» **The problem**
Rewrite the lines of the records below as a numbered list, starting with the line that contains "pose: elev=234.7 azim=107.1" and going on through the line that contains "Dot at: (342, 128)", with blank lines dropped. Leave the pictures out of the list.

» **Input data**

· · · · ·

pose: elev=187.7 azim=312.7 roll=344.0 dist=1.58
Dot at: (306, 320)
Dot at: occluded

· · · · ·

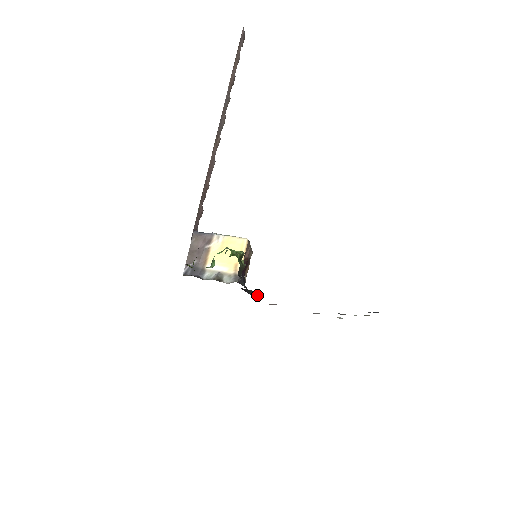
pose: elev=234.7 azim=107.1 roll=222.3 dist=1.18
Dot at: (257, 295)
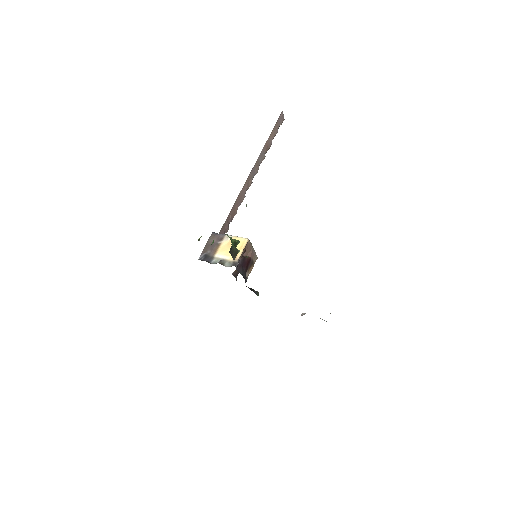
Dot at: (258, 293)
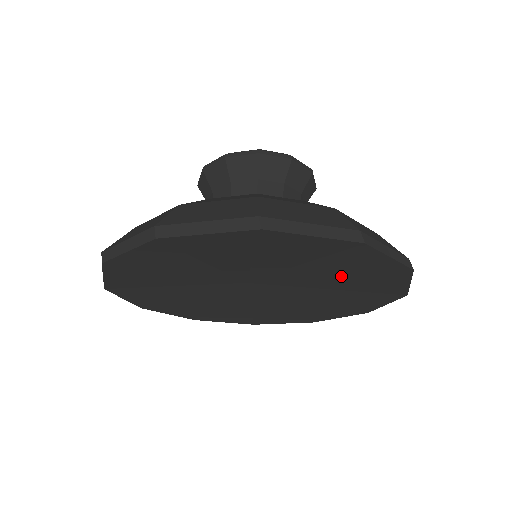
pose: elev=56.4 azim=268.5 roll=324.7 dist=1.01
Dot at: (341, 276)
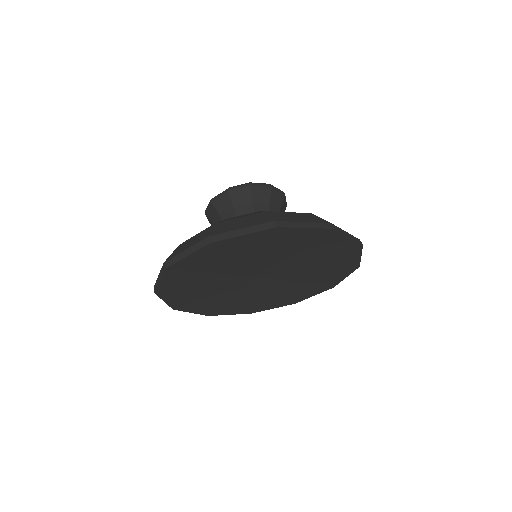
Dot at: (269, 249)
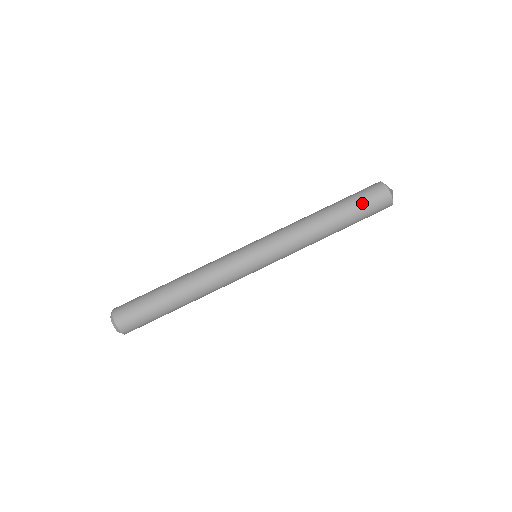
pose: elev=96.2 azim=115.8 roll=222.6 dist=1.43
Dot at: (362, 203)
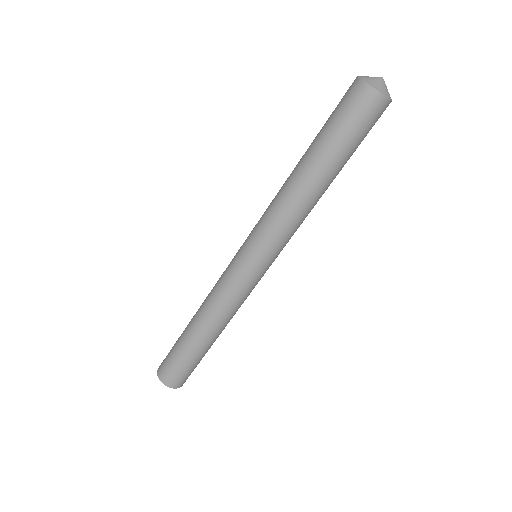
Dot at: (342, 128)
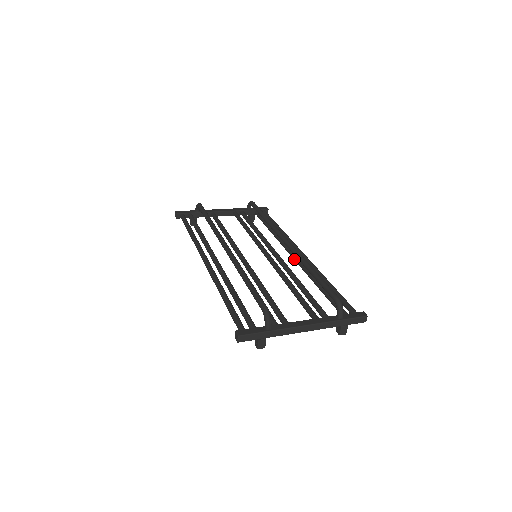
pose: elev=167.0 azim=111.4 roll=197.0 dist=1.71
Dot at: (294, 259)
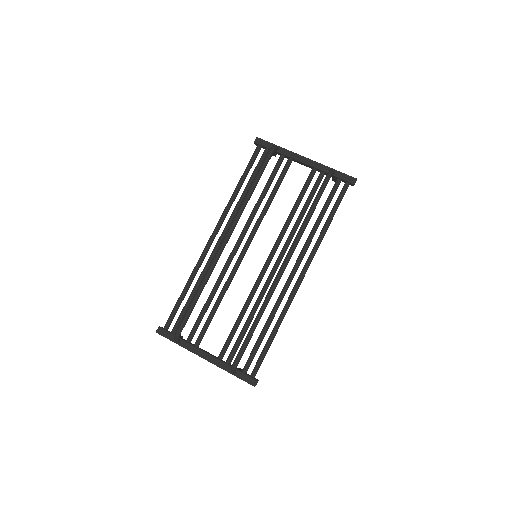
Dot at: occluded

· · · · ·

» **Reply**
1. pose: elev=234.7 azim=107.1 roll=222.3 dist=1.18
2. Dot at: (257, 295)
3. Dot at: (258, 293)
4. pose: elev=56.4 azim=268.5 roll=324.7 dist=1.01
5. Dot at: (341, 276)
6. Dot at: (269, 249)
7. pose: elev=96.2 azim=115.8 roll=222.6 dist=1.43
8. Dot at: (362, 203)
9. Dot at: (342, 128)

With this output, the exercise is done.